Das Gemeindeschreiber-Karussell hat sich rasant gedreht: Jürg Oeschger wird neuer Gemeindeschreiber in Wölflinswil und ersetzt Rolf Dunkel, der in Magden die Nachfolge von Michael Widmer antritt, der wiederum neuer Verwaltungsleiter in Frick wird. Daniel Sonderegger übernimmt den Gemeindeschreiber-Posten von Marius Fricker in Münchwilen, denn dieser wird den in Pension gehenden Dieter Vossen in Möhlin ersetzen.
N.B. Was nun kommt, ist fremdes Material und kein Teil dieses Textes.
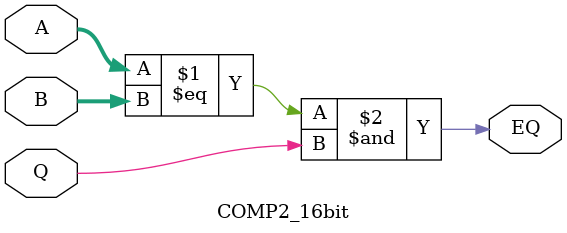
<source format=v>
module COMP2_16bit(input [15:0] A, output wire EQ,
                   input [15:0] B, 
                   input Q);

  assign EQ = (A == B) & Q;

endmodule
</source>
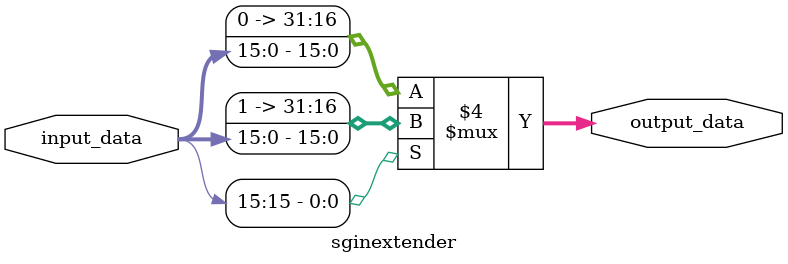
<source format=sv>
module sginextender(
    input logic [15:0] input_data, //  (16 bits)
    output logic [31:0] output_data // (32 bits)
);

    // Sign extend logic
    always_comb begin
        if (input_data[15] == 1'b1) // If the sign bit is 1 - it is negative
            output_data = {{16{1'b1}}, input_data};
        else // If the sign bit is 0 (positive or zero)
            output_data = {{16{1'b0}}, input_data};
    end

endmodule
</source>
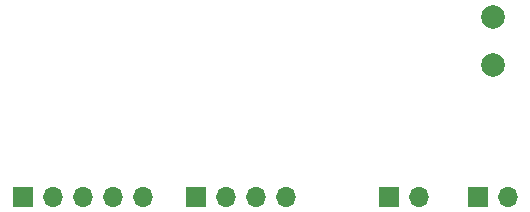
<source format=gbr>
%TF.GenerationSoftware,KiCad,Pcbnew,8.0.1*%
%TF.CreationDate,2025-07-31T15:27:14-05:00*%
%TF.ProjectId,GPS_board_v3,4750535f-626f-4617-9264-5f76332e6b69,rev?*%
%TF.SameCoordinates,Original*%
%TF.FileFunction,Soldermask,Bot*%
%TF.FilePolarity,Negative*%
%FSLAX46Y46*%
G04 Gerber Fmt 4.6, Leading zero omitted, Abs format (unit mm)*
G04 Created by KiCad (PCBNEW 8.0.1) date 2025-07-31 15:27:14*
%MOMM*%
%LPD*%
G01*
G04 APERTURE LIST*
%ADD10C,2.000000*%
%ADD11R,1.700000X1.700000*%
%ADD12O,1.700000X1.700000*%
G04 APERTURE END LIST*
D10*
%TO.C,REF\u002A\u002A*%
X167894000Y-110490000D03*
%TD*%
%TO.C,REF\u002A\u002A*%
X167894000Y-114554000D03*
%TD*%
D11*
%TO.C,J3*%
X142748000Y-125730000D03*
D12*
X145288000Y-125730000D03*
X147828000Y-125730000D03*
X150368000Y-125730000D03*
%TD*%
D11*
%TO.C,J4*%
X128080000Y-125715000D03*
D12*
X130620000Y-125715000D03*
X133160000Y-125715000D03*
X135700000Y-125715000D03*
X138240000Y-125715000D03*
%TD*%
D11*
%TO.C,J2*%
X159125000Y-125715000D03*
D12*
X161665000Y-125715000D03*
%TD*%
D11*
%TO.C,J1*%
X166625000Y-125715000D03*
D12*
X169165000Y-125715000D03*
%TD*%
M02*

</source>
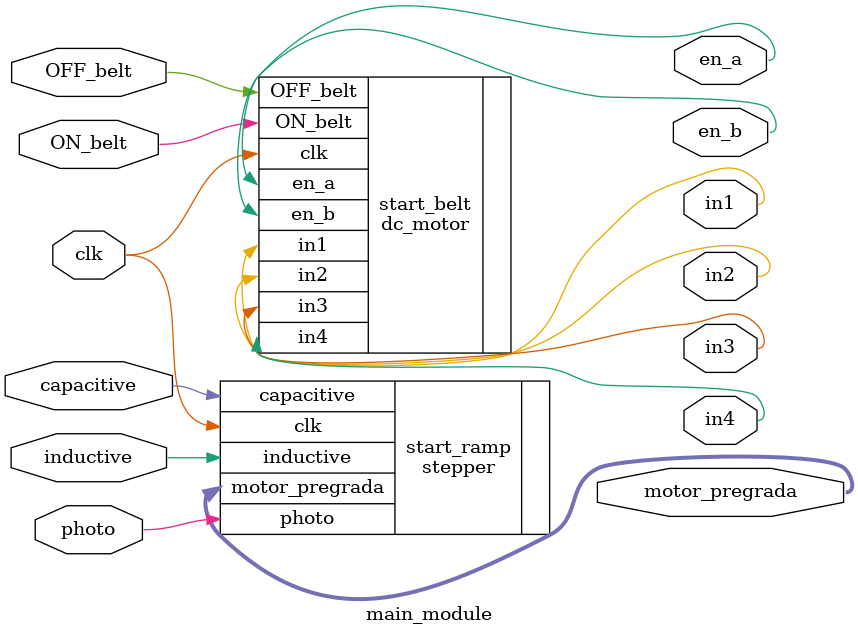
<source format=v>
	module main_module(clk,
								capacitive,
								inductive,
								photo,
								ON_belt,
								OFF_belt,
								in1,
								in2,
								in3,
								in4,
								en_a,
								en_b,
								motor_pregrada
								);
								
	input clk;
	input capacitive;
	input inductive;
	input photo;
	input ON_belt;
	input OFF_belt;
	
	output in1;
	output in2;
	output in3;
	output in4;
	output en_a;
	output en_b;
	output[3:0] motor_pregrada;		
		
	dc_motor start_belt(
		.clk(clk),
		.ON_belt(ON_belt),
		.OFF_belt(OFF_belt),
		.in1(in1),
		.in2(in2),
		.in3(in3),
		.in4(in4),
		.en_a(en_a),
		.en_b(en_b)
		);
	
	stepper start_ramp(
		.clk(clk),
		.capacitive(capacitive),
		.inductive(inductive),
		.photo(photo),
		.motor_pregrada(motor_pregrada)
		);

endmodule 
</source>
Und das Karussell dreht sich weiter: So suchen derzeit Eiken, Wittnau und Zeiningen einen neuen Verwaltungsleiter und wollen bis Ende September fündig werden. Werner Müller, Gemeindeammann von Wittnau, und Peter Frick, Vizepräsident von Zeiningen, stellen dabei unisono fest, dass es nicht an der Quantität, wohl aber an der Qualität der Bewerber hapert. «Bei uns sind rund 25 Dossiers eingegangen. In die engere Auswahl haben es aber nur zwei Bewerber geschafft», sagt Frick.

In Wittnau gab es zwischen 10 und 15 Rückmeldungen – mit bescheidener Qualität: «Daher sind wir auch direkt auf die Fachhochschule Nordwestschweiz Brugg zugegangen und haben dort nach Interessenten gesucht, die sich in den Kursen des öffentlichen Gemeinwesens weiterbilden. Jedoch ohne Erfolg», sagt Müller.

Ein Bewerber aus Graubünden

In beiden Gemeinden besteht der Bewerberpool zur grossen Mehrheit aus Quereinsteigern – Angestellte, die in der Industrie und im Personalwesen tätig sind oder für ein Treuhandbüro arbeiten. Zudem fällt Frick bei den Gemeindeschreiber-Kandidaten auf: «Die Rückmeldungen kommen nicht nur aus der Region, sondern von überall her. Wir hatten sogar einen Bewerber aus Graubünden.»

Anders als seine beiden Kollegen sagt der Vizeammann von Eiken, Christoph Aebi: «Wir hatten sehr gute Bewerbungen dabei. Für uns ist es wichtig, dass nach Marcel Weiss und Jennyfer Enge keine Wissenslücke entsteht.» Dabei sei das Alter des neuen Gemeindeschreibers kein entscheidendes Kriterium: «Auch ein Bewerber, der erst 25 Jahre alt ist, kann schon über die nötigen Kompetenzen für dieses Amt verfügen», sagt Aebi.

Kommunikation ist das A und O

Neben der notwendigen Fachkompetenz muss ein Gemeindeschreiber vor allem ein guter Kommunikator sein, sagt Müller: «Gerade in kleinen Gemeinden ist er für viele Einwohner eine direkte Ansprechperson. Wir suchen niemanden, der gerne im stillen Kämmerlein arbeiten möchte.»

Dies sieht auch Frick so und ergänzt: «Loyalität, der juristisch korrekte Umgang mit vertraulichen Daten und viel Einfühlungsvermögen sind für das Gemeindeschreiber-Amt wichtige Kriterien.» Und Aebi meint: «Er muss die Strukturen der Verwaltung und die Fähigkeiten der einzelnen Mitarbeiter präzise einschätzen und auf dieser Grundlage Entscheidungen treffen können.»